Of course, other topics related to math – including theoretical computer science, statistics, and mathematical physics – are still welcome. The above list is just a set of suggestions.

Since this is a first edition, I’m only limiting each blogger to three posts. Hopefully in the future there will be enough participants to enable limiting each blogger to the standard one post.

Educational Links

January 29, 2007

Mark CC has a post explaining the basics of formal logic as well as the difference between syntax and semantics.

Logic, in the sense that we generally talk about it, isn’t really one thing. Logic is a name for the general family of formal proof systems with inference rules. There are many logics, and a statement that is a valid inference (is logical) in one system may not be valid in another. To give you a very simple example, most people are familiar with the fact that in logic, if you have a statement “A”, then either the statement “A or not A” must be true. In the most common simple logic, called propositional logic, that’s a tautology – that is, a statement which is always true by definition. But in another common and useful logic – intuitionistic logic – “A or not A” is not necessarily true. You cannot infer anything about whether it’s true or false without proving whether A is true or false.

In line with the theme of studies about racial or gender bias, here‘s a study that shows that legal immigrants to the US make more money when they have lighter skin or bigger height, even after controlling for other possible variables (via Retrospectacle).
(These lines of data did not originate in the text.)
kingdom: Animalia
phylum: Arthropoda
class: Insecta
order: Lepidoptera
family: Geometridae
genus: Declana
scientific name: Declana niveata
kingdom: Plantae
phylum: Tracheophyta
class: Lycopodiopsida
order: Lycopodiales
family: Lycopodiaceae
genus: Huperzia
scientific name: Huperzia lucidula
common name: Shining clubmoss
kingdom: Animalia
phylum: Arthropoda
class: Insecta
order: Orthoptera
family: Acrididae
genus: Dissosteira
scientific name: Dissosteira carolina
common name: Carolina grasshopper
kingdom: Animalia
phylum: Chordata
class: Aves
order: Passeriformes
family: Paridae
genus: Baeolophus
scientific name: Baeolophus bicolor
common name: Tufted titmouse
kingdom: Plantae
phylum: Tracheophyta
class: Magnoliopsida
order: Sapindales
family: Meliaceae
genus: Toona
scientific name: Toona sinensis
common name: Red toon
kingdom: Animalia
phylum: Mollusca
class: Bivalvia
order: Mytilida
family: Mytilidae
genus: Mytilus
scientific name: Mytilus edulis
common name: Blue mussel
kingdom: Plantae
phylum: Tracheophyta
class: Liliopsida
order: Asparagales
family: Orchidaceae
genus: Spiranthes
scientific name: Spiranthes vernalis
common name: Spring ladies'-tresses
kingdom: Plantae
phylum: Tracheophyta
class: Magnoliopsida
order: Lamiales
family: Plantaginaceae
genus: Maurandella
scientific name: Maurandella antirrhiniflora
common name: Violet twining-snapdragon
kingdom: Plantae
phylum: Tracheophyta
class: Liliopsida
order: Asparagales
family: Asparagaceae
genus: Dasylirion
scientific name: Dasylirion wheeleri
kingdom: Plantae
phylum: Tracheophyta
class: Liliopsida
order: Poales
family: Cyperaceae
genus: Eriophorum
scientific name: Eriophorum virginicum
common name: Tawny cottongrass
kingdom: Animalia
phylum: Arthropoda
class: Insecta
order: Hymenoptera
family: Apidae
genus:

Whether and how quickly immigrants assimilate into the U.S. labor market is an issue of great policy importance and controversy. Using newly-available data from the New Immigrant Survey 2003, this paper shows that new lawful immigrants to the U.S. who have lighter skin color and are taller have higher earnings, controlling for extensive labor market and immigration status information, as well as for education, English language proficiency, outdoor work, occupation, ethnicity, race, and country of birth. Immigrants with the lightest skin color earn on average 8 to 15 percent more than comparable immigrants with the darkest skin tone. Each extra inch of height is associated with a 1 percent increase in wages.

Ruchira Paul of Accidental Blogger writes about Noor Inayat Khan, a Muslim Indian who volunteered to engage in espionage for the British in World War Two.

After a hurried (and rather incomplete) training in England, she was posted in Paris as the first woman radio operator for the SOE, entrusted with intercepting Nazi wireless transmissions. This gentle, shy and talented young woman became a thorn in the side of the German military – an unlikely, intrepid, wily spy, expertly eluding capture. Noor was later betrayed by one of her own colleagues. Captured, questioned and beaten by the Nazis, she was deported to Dachau for her non-cooperation, where after further beatings and torture, she was shot. At the time of her death Noor was thirty years old. According to her biography (and the testimony of her captors), she died without divulging any secrets and the last word she uttered was liberté.

Via Pharyngula: in honor of Charles Darwin’s upcoming 200th birthday, the Beagle Project is planning to rebuild the Beagle and sail along the same path Darwin traveled along.

Imagine: 2009, and a replica Beagle sailed around Capre Horn and through the Pacific by an international crew of young scientists sails into The Galapagos as part of a recreation of the Voyage of the Beagle. That, surely will be the TV picture of the Darwin 2009 celebrations. How can Darwin’s 200th anniversary pass without that happening? Donate, and help us give a new generation of young people the chance to see a replica Beagle built and launched, and the opportunity to head for horizons of their own.